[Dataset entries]
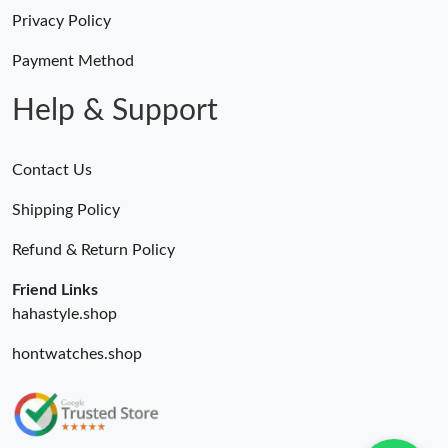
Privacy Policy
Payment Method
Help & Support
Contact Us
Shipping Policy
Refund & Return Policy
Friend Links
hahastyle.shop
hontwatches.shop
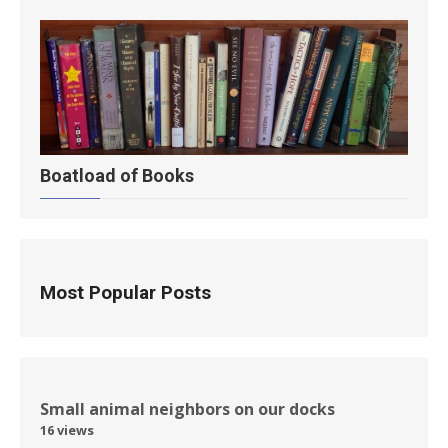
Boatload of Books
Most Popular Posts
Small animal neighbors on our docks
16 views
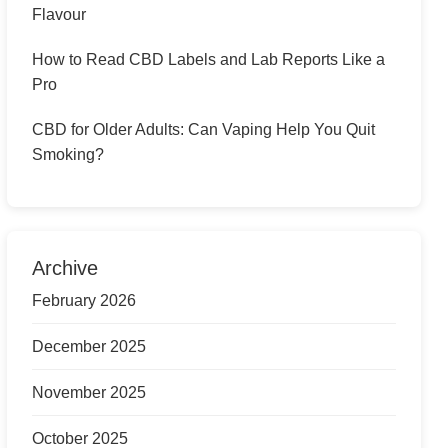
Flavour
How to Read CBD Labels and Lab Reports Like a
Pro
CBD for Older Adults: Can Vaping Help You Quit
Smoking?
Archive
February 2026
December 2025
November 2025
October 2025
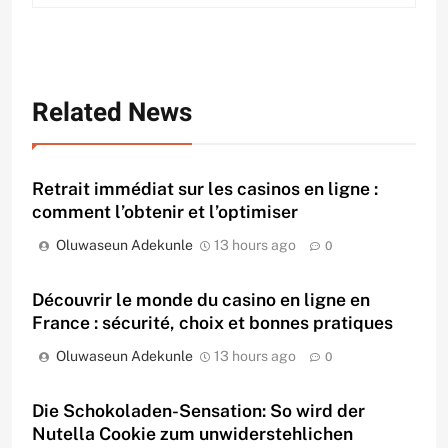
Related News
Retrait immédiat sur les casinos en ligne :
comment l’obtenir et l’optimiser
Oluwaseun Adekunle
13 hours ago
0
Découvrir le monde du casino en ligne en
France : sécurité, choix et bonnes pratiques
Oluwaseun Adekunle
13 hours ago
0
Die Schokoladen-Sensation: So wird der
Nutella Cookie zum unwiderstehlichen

(To-do item):
Without the pictures, reproduce every entry exactly as written.

(Solution for this exercise):
Privacy Policy
Payment Method
Help & Support
Contact Us
Shipping Policy
Refund & Return Policy
Friend Links
hahastyle.shop
hontwatches.shop
Boatload of Books
Most Popular Posts
Small animal neighbors on our docks
16 views
Flavour
How to Read CBD Labels and Lab Reports Like a
Pro
CBD for Older Adults: Can Vaping Help You Quit
Smoking?
Archive
February 2026
December 2025
November 2025
October 2025
Related News
Retrait immédiat sur les casinos en ligne :
comment l’obtenir et l’optimiser
Oluwaseun Adekunle
13 hours ago
0
Découvrir le monde du casino en ligne en
France : sécurité, choix et bonnes pratiques
Oluwaseun Adekunle
13 hours ago
0
Die Schokoladen-Sensation: So wird der
Nutella Cookie zum unwiderstehlichen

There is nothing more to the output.